▶ _Work required_
In the material below, transcribe every line from the first through the line holding "text [207, 1556, 1075, 1585]", exactly, and stop after that line.
────────────────
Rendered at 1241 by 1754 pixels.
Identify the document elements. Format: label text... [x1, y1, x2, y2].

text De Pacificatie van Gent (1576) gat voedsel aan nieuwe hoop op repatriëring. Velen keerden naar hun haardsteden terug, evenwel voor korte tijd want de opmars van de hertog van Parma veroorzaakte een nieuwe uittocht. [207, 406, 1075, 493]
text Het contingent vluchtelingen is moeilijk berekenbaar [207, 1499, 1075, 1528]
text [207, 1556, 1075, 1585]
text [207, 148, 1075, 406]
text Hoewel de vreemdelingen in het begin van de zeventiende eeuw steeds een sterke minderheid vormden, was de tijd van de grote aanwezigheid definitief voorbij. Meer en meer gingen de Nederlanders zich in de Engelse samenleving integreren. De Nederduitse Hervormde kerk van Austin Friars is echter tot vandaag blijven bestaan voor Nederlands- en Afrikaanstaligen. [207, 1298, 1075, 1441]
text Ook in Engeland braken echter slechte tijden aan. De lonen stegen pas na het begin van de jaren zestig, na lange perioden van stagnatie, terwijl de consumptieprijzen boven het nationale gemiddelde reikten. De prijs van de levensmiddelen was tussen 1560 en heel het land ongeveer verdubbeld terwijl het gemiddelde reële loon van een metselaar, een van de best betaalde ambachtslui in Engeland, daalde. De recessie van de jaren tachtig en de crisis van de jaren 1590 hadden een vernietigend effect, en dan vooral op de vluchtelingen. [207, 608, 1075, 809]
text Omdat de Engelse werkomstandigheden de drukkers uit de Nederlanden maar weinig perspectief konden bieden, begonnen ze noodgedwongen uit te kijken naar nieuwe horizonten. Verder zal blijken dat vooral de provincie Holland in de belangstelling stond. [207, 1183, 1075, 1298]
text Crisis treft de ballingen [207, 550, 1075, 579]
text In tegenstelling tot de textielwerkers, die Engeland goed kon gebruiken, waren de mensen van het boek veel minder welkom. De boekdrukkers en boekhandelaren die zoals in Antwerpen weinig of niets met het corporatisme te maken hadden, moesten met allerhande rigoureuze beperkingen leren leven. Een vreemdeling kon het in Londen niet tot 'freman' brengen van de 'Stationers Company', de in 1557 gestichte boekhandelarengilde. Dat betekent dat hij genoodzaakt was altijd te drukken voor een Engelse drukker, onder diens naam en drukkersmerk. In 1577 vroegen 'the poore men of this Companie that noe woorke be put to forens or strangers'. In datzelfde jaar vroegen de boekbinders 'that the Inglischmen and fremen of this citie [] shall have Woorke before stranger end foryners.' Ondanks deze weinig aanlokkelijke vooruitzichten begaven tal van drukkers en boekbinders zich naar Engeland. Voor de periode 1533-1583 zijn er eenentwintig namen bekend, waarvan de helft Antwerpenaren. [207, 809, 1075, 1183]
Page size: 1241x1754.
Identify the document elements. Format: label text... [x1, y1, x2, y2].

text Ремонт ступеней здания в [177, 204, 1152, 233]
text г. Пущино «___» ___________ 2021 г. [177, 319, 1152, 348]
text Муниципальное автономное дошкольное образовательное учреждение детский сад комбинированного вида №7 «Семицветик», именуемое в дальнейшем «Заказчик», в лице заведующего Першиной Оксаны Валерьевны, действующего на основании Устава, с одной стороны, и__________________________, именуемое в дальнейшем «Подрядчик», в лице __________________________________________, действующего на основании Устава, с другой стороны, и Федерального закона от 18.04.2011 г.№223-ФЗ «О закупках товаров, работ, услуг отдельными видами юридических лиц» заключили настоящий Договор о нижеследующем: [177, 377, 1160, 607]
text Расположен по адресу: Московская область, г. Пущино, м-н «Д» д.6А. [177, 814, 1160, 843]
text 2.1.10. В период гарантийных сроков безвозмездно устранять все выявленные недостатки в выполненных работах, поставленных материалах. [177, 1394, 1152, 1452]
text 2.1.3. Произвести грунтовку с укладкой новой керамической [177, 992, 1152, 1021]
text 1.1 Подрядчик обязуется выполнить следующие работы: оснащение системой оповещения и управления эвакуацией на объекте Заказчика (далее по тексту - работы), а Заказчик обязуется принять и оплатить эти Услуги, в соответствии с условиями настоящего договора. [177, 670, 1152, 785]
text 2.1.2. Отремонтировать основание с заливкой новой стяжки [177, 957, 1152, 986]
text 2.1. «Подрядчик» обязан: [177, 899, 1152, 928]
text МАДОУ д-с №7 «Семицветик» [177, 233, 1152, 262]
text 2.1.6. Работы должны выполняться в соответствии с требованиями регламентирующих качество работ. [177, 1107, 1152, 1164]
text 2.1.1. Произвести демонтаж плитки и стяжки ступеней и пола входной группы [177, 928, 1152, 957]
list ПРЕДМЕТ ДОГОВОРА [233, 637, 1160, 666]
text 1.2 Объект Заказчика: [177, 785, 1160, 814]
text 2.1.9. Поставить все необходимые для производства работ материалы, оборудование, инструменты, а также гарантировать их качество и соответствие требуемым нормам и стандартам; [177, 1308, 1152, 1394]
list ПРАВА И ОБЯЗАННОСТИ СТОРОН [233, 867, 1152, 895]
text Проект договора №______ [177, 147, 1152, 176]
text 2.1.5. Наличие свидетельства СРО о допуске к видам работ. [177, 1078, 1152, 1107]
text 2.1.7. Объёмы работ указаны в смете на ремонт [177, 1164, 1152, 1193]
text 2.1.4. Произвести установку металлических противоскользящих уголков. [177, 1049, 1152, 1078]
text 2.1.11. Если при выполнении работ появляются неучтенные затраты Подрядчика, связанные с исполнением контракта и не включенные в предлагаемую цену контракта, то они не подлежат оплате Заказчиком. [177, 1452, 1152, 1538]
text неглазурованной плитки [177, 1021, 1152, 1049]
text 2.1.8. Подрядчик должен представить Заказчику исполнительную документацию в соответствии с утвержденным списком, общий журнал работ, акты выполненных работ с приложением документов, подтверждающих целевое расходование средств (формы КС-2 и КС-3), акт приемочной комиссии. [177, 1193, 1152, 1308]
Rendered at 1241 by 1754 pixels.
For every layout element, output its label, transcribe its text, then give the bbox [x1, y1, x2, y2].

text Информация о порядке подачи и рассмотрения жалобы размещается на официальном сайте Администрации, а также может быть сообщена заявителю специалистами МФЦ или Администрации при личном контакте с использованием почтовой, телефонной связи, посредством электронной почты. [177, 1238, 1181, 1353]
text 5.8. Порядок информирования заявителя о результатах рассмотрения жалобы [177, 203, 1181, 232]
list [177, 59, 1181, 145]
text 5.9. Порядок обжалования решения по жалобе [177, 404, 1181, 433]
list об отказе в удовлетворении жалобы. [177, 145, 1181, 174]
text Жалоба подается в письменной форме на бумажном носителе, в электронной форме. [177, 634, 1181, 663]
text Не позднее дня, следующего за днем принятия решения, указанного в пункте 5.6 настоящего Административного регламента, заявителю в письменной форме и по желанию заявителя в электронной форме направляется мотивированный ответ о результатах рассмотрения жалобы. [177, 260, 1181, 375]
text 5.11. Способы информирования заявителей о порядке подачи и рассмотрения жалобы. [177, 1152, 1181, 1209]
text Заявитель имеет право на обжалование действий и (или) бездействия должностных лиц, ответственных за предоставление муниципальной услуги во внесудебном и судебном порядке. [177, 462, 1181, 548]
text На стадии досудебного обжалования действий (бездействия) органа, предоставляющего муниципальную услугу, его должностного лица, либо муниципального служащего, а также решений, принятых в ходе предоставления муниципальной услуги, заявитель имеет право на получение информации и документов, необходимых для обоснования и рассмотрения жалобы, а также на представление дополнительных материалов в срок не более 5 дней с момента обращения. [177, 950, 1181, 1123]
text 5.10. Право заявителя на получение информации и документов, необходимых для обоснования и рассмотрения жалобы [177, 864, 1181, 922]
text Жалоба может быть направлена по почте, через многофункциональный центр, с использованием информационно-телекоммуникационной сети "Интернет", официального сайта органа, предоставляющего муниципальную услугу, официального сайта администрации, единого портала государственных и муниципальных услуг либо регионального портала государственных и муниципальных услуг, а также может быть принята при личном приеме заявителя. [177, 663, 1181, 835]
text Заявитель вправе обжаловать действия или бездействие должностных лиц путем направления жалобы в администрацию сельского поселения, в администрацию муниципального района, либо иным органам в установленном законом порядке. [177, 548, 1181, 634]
────────────────
▶ _Task output_
Rendered at 1241 by 1754 pixels.
Identify the document elements. Format: label text... [x1, y1, x2, y2].

text De Pacificatie van Gent (1576) gat voedsel aan nieuwe hoop op repatriëring. Velen keerden naar hun haardsteden terug, evenwel voor korte tijd want de opmars van de hertog van Parma veroorzaakte een nieuwe uittocht. [207, 406, 1075, 493]
text Het contingent vluchtelingen is moeilijk berekenbaar [207, 1499, 1075, 1528]
text [207, 1556, 1075, 1585]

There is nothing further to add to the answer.